My Instagram feed is not to be relied upon as a historical record.
This, as it turns out, is nothing new. Although the phenomenon of photographing our food is recent and you could mount a sound argument that Instagram is not really art, food has been depicted in art for centuries - not always accurately.
One of my favourite food researchers, Dr Brian Wansink at Cornell University, turned his attention to food in paintings through history, to see what it reveals about family meals across centuries.
His team looked at 140 paintings of family meals from five countries, over a span of 500 years and analysed how often specific foods were shown. They found art doesn't imitate life.
The researchers reported: "Frequently depicted foods are not frequently eaten foods.
"The bias of either the artists or the patrons seems to have been in the direction of painting either special or aspirational foods, or aesthetically pleasing foods.
"Many of the frequently painted foods do not appear to reflect what historians commonly believe to have been eaten.

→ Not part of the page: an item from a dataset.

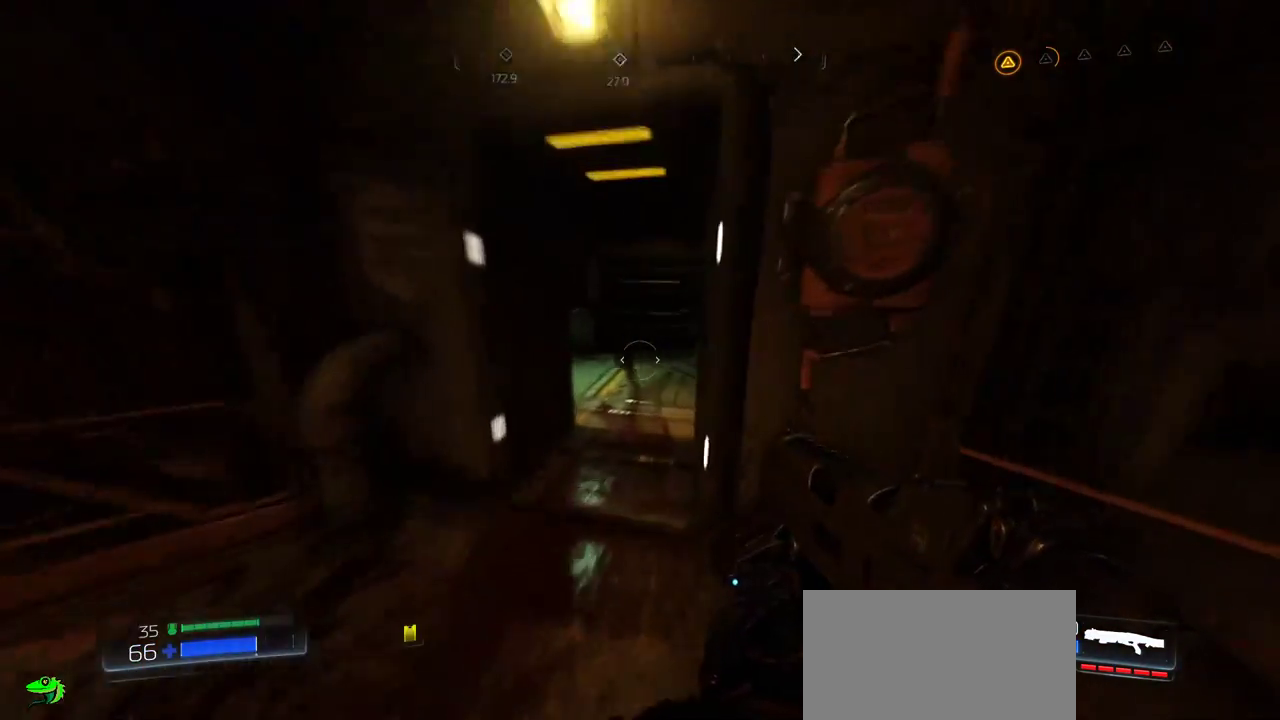
{"keys": [], "mouse": [], "events": [[484, "w", "up"]]}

Instead, these paintings tended to feature meals with either food items that may have been aspirational for the family who commissioned the painting or items that the painter considered would be aesthetically pleasing to the viewer."
In other words, the people commissioning the paintings wanted to impress friends and the artists wanted to paint what looked cool.
So although the most commonly consumed protein was poultry, the most commonly painted protein was seafood. A lobster is cooler than a chicken.
You could say nothing much has changed. As one of my fellow diners remarked, if she posted photos of her everyday family food, it'd be an endless parade of brown and white spaghetti bolognaise.
It's worth keeping this in mind as we are scrolling social media.
It can be inspiring to follow wellness bloggers who post gorgeous shots of themselves in their activewear, with their perfect acai smoothie bowls.
But it shouldn't make us feel bad.
I guarantee those images don't reflect their reality.
No one (seriously) lives and eats that way all the time. We shouldn't feel bad that we don't, either.